Before anyone let me through the front door, I peered through the big windows. (Not the smartest thing to do in Texas.) The house was empty, abandoned. My brain didn't say house. It said canvas. It said connection. It said yes.
Inside, the house told a different story. Worn out paint. Tired wallpaper. Carpet that had given up. Color palettes from a forgotten era. Every surface begging for rescue. But the U-shaped bones whispered home, art studio/showroom, rental income, community events, and something I didn't quite have a word for yet. I went home and sketched out my vision for every room. I still have that piece of paper. And, today, that vision is nearly 100% realized.

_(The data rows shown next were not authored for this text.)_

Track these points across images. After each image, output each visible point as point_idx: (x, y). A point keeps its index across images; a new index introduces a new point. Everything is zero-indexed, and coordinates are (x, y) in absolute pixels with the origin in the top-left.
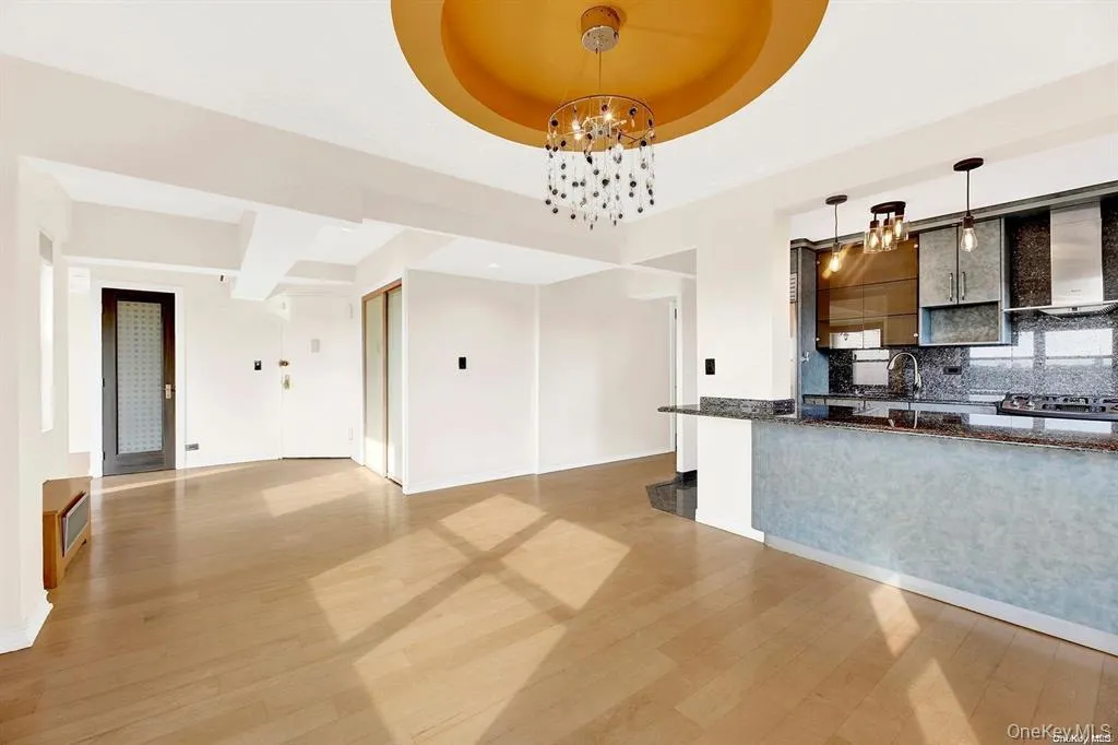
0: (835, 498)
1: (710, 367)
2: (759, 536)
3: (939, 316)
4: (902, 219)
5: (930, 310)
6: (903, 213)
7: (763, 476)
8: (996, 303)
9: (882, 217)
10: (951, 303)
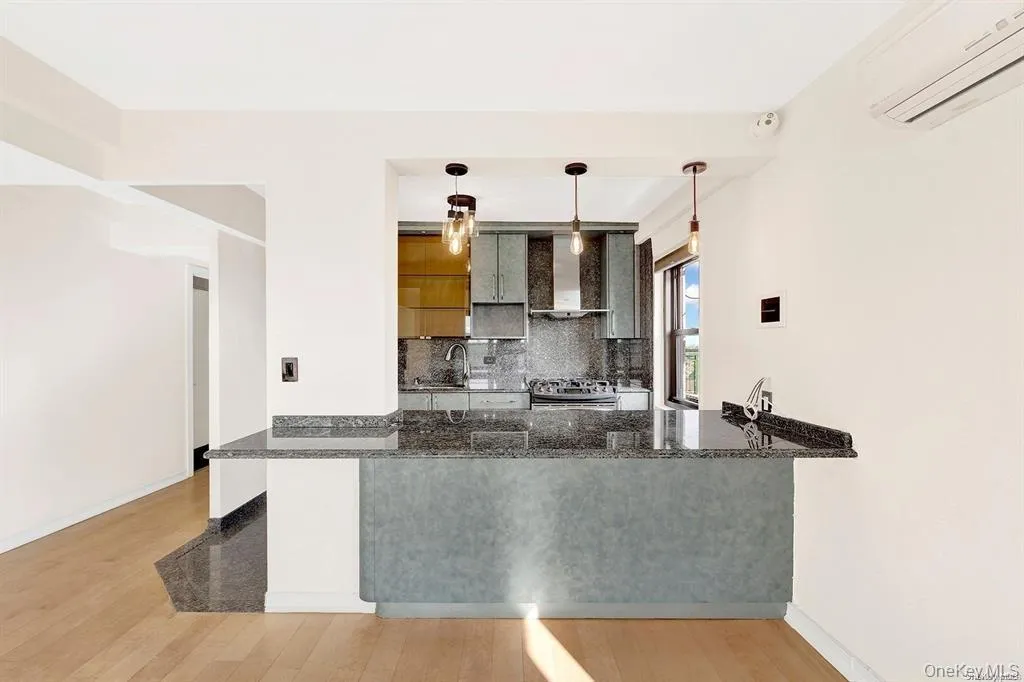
0: (470, 535)
1: (289, 372)
2: (370, 608)
3: (480, 310)
4: (474, 214)
5: (475, 304)
6: (475, 209)
7: (378, 524)
8: (522, 304)
9: (456, 209)
10: (493, 301)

It was my first major reno. Twelve months and some change. A lot of change. Every wall stripped, every ceiling scraped, fresh museum white paint, new floors and lighting throughout, four bathrooms gutted to the studs and rebuilt from scratch, kitchenettes built into the Airbnb units, a screened porch, native landscaping, and more trips to the tile shop than I will ever confess to making. I picked every single material myself, room by room, obsessing over every detail, making it up as I went along. And It wasn't without its challenges. From living in a paint-fumed tent straight out of Breaking Bad to learning on the fly what it means to be your own designer and contractor. A local subcontractor ghosted me after the bathrooms were already gutted and after he communicated that we were three times over budget. A tile guy made me return four bathrooms worth of high-end material claiming it wasn't up to his standards, then walked off the site after I made a suggestion. In the end, it all worked out for the better.
The house itself was my art project. I wasn't renovating a building. I was making a piece of art you could walk inside and call home. The house became a collaboration before it ever hosted one. Artists came and painted murals on the walls. I painted on the furniture. And somewhere in the process, the entity that had been living in the closet got the message and moved on.